* Assigned task: Two lines in the data below mark the range: the one with "Millenium Al Aqeeq" and the one with "More Detail". Return both, along with every line between them, exactly.

* Data for this task:
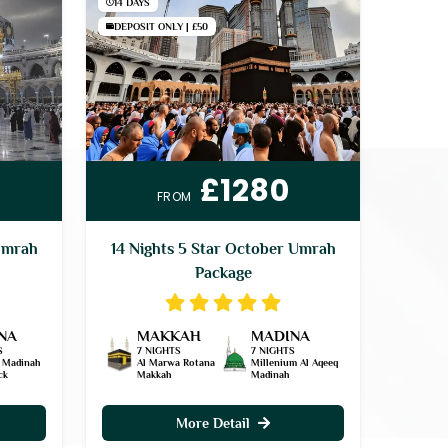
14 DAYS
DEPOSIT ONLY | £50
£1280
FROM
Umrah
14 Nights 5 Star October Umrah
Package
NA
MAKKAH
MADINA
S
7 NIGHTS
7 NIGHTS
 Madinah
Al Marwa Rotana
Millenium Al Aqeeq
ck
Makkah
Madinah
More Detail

==

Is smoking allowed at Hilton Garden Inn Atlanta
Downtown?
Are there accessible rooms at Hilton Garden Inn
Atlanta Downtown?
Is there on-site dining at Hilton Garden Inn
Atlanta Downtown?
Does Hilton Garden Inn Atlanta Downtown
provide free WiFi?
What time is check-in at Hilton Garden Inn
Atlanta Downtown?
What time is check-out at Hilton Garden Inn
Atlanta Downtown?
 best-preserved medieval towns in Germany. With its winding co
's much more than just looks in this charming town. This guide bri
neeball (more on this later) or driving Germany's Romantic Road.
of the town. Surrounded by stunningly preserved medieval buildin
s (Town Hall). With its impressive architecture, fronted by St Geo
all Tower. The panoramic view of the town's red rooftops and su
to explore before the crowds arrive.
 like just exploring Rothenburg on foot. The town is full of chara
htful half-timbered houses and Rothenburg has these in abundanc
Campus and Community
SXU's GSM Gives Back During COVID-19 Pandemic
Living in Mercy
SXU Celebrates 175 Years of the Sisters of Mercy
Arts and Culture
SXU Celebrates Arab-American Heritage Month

---

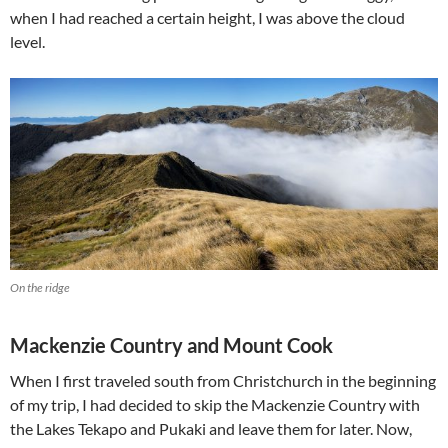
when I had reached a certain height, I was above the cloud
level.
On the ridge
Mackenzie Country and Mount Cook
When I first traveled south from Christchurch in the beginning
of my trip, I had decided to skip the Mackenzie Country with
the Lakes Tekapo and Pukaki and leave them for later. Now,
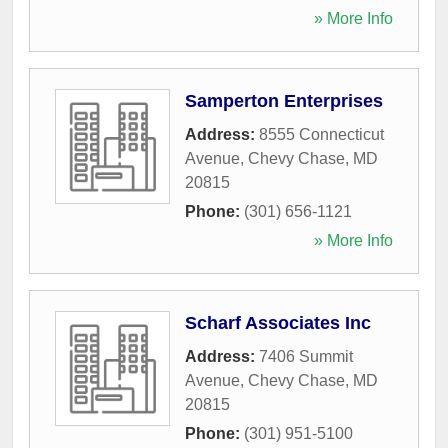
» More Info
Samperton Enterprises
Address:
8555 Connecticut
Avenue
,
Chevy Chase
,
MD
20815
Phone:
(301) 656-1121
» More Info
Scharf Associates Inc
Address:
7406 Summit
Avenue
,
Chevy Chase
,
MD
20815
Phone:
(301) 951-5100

* Solution to the problem:
Millenium Al Aqeeq
ck
Makkah
Madinah
More Detail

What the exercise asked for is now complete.